The catch: agonist triggers can compromise the luteal phase, which makes a fresh embryo transfer riskier. Which leads to…
Step 4: The freeze-all strategy
For most PCOS patients today, the recommendation is to freeze all embryos and transfer in a later cycle. This is called a “segmented IVF” approach. You retrieve eggs, fertilise them, grow embryos to blastocyst (day 5–6), freeze them, and then come back 4–8 weeks later for a frozen embryo transfer (FET) when your hormones have normalised.
Why this matters: a fresh transfer in a high-estrogen, post-stimulation environment has lower implantation rates and higher OHSS risk for PCOS women. A frozen transfer in a controlled, hormone-prepared cycle consistently shows better outcomes in this population. Several large studies have shown live birth rates of 49% with freeze-all vs 42% with fresh transfer, specifically in PCOS patients.
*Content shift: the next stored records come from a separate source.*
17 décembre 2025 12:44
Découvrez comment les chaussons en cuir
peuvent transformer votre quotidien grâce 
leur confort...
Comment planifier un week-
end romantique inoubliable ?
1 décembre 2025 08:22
Step 5: Egg retrieval: What to expect
Retrieval happens 35–36 hours after the trigger, under sedation. For PCOS, expect a higher egg count; 15 to 30 eggs is common, sometimes more. Don’t get too excited about the number alone, though. PCOS eggs can have variable maturity, so the mature (MII) egg count is what matters. Typically, about 70–80% of retrieved eggs will be mature.
After retrieval, you’ll likely be monitored more closely than a non-PCOS patient. Watch for: rapid weight gain, severe bloating, shortness of breath, and decreased urination. These are OHSS warning signs and need immediate clinic contact.
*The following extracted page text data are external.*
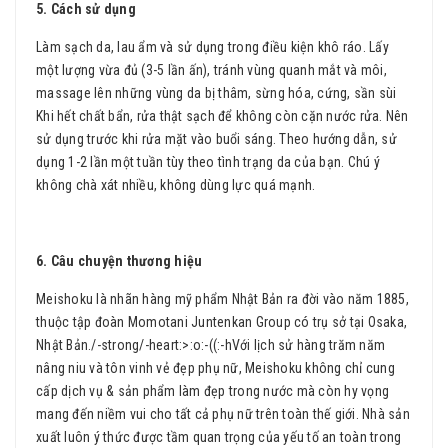
5. Cách sử dụng
Làm sạch da, lau ẩm và sử dụng trong điều kiện khô ráo. Lấy
một lượng vừa đủ (3-5 lần ấn), tránh vùng quanh mắt và môi,
massage lên những vùng da bị thâm, sừng hóa, cứng, sần sùi
Khi hết chất bẩn, rửa thật sạch để không còn cặn nước rửa. Nên
sử dụng trước khi rửa mặt vào buổi sáng. Theo hướng dẫn, sử
dụng 1-2 lần một tuần tùy theo tình trạng da của bạn. Chú ý
không chà xát nhiều, không dùng lực quá mạnh.
6. Câu chuyện thương hiệu
Meishoku là nhãn hàng mỹ phẩm Nhật Bản ra đời vào năm 1885,
thuộc tập đoàn Momotani Juntenkan Group có trụ sở tại Osaka,
Nhật Bản./-strong/-heart:>:o:-((:-hVới lịch sử hàng trăm năm
nâng niu và tôn vinh vẻ đẹp phụ nữ, Meishoku không chỉ cung
cấp dịch vụ & sản phẩm làm đẹp trong nước mà còn hy vọng
mang đến niềm vui cho tất cả phụ nữ trên toàn thế giới. Nhà sản
xuất luôn ý thức được tầm quan trọng của yếu tố an toàn trong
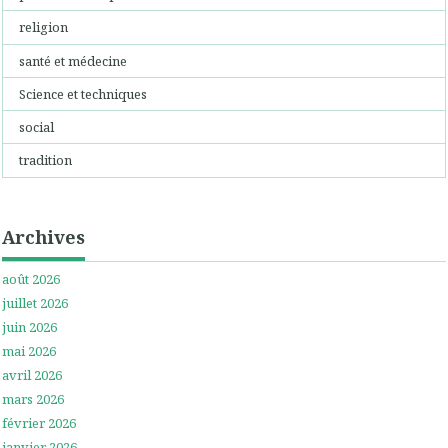
religion
santé et médecine
Science et techniques
social
tradition
Archives
août 2026
juillet 2026
juin 2026
mai 2026
avril 2026
mars 2026
février 2026
janvier 2026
A realistic cycle timeline
- Week 1–4: Pre-treatment (metformin, BCP, lifestyle)
- Week 5: Baseline, start stimulation (~9–11 days of injections)
- Week 6: Trigger, retrieval, fertilisation
- Week 6–7: Embryo culture to blastocyst, freeze
- Week 10–14: FET cycle preparation and transfer
- Week 16: Beta hCG pregnancy test
The bottom line
PCOS doesn’t disqualify you from IVF, not even close. What it requires is a clinic that specifically tailors the protocol: low-dose antagonist stimulation, agonist trigger, freeze-all strategy, and proper pre-treatment. If a clinic is quoting you a standard 300 IU starting dose and an hCG trigger, ask questions. If they’re talking metformin, low-dose FSH, Lupron trigger, and frozen transfer, they’re speaking the modern PCOS playbook.
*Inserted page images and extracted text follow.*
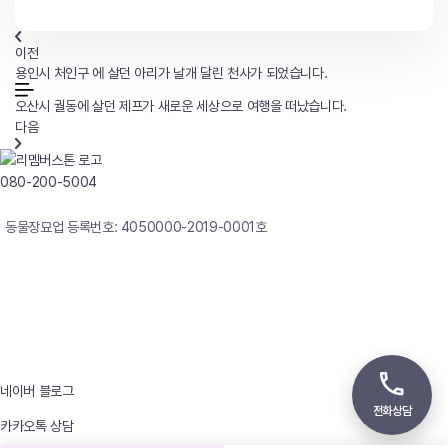
이전
용인시 처인구 에 살던 아리가 날개 달린 천사가 되었습니다.
오산시 궐동에 살던 제프가 새로운 세상으로 여행을 떠났습니다.
다음
080-200-5004
연중무휴 24시간 빠른상담
동물장묘업 등록번호: 4050000-2019-0001호
사업자등록번호 : 242-12-00247
상호 : 리멤버
대표자 : 이정윤
상담전화 : 080-200-5004 / 031-336-7744
이메일 : angel4u9@naver.com
주소 : (우)17123 경기도 용인시 처인구 남사면 원암로 535
네이버 블로그
전화상담
카카오톡 상담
For anyone in India looking into this seriously, it’s worth consulting clinics with dedicated PCOS protocols rather than generic IVF programmes. Centres like PCOS fertility treatment India tend to publish their protocol details, which is what you want to see transparency about how they’re treating you, not just success rate marketing.
Whatever path you take, ask your doctor these four questions before you start: What’s my starting FSH dose and why? Antagonist or agonist protocol? Will we use an hCG or Lupron trigger? Fresh or frozen transfer?